*TASK OBJECTIVE*.
Answer these questions from the acquisition announcement below:
1. What is the approximate total purchase price of the Acquisitions?
2. How large is the bought deal equity financing?
3. At what average rate did Tamarack's 15-24 Clearwater well produce in February?

*PAGE EXCERPT*.
CALGARY, Alberta – Tamarack Valley Energy Ltd. (“Tamarack” or the “Company“) (TSX: TVE) is pleased to announce that it has entered into two separate agreements to acquire assets in the Provost and Nipisi areas of Alberta (the “Acquisitions“). The Acquisitions include approximately 2,800 boe/d of low decline (~16%) oil weighted assets under waterflood, along with approximately 38,400 net acres in the Clearwater play of Alberta (the “Assets”) for a total purchase price of approximately $135.3 million, net of proceeds from two newly created gross overriding royalties (“GORR”) on the Clearwater and Slave Point Nipisi assets, subject to certain closing adjustments. The completion of the Acquisitions is subject to customary regulatory approvals.
The Acquisitions will be funded through a $55 million bought deal equity financing, Tamarack’s proforma credit facilities at closing of $325 million and $13.7 million in proceeds from the sale of the newly created GORR.
Brian Schmidt, President & CEO of Tamarack said “The Acquisitions supplement Tamarack’s existing position in the Clearwater fairway and are consistent with our returns focused strategy to enhance the sustainability and resiliency of the Company’s free adjusted funds flow(1) profile with low decline oil production, long reserve life and economic oil-weighted drilling inventory. Pro forma the Acquisitions and financing, Tamarack is well-capitalized and strongly positioned to efficiently execute our development plan.”
Acquisition Highlights
- Increases Tamarack’s exposure to assets under waterflood and reduces corporate decline rate
- Approximately 2,250 boe/d(2) of Provost Sparky (“Eyehill”) low decline medium oil under waterflood with four (4.0 net) Sparky primary horizontal wells expected to be on production in March. Tamarack has identified 12 net primary and 29 net waterflood conversion patterns in the area. This medium oil asset is in close proximity to Tamarack’s existing Veteran assets and can benefit from operational efficiencies.
- Approximately 500 boe/d(3) of Nipisi Slave Point low decline light oil under waterflood and an additional 50 boe/d of Nipisi Clearwater oil(4) with two additional Clearwater oil wells currently being brought on production and one well being drilled. Tamarack’s 15-24 Clearwater well, offsetting a portion of the acquired Clearwater lands, produced at an average rate of 278 bbl/d in the month of February.
- Tamarack estimates that its pro forma 2021 corporate decline rate will be reduced to a range of 21 to 23%.
- Complements Tamarack’s Clearwater position in the Greater Nipisi area
- 38,400 net acres of land in the Clearwater with 100 development locations over approximately 39 net sections along with 21 net sections of exploratory acreage.

*DATA SHOWN*.
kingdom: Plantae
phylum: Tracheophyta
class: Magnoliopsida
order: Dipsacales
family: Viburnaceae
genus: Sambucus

*ANSWER BELOW*.
1. Approximately $135.3 million
2. $55 million
3. 278 bbl/d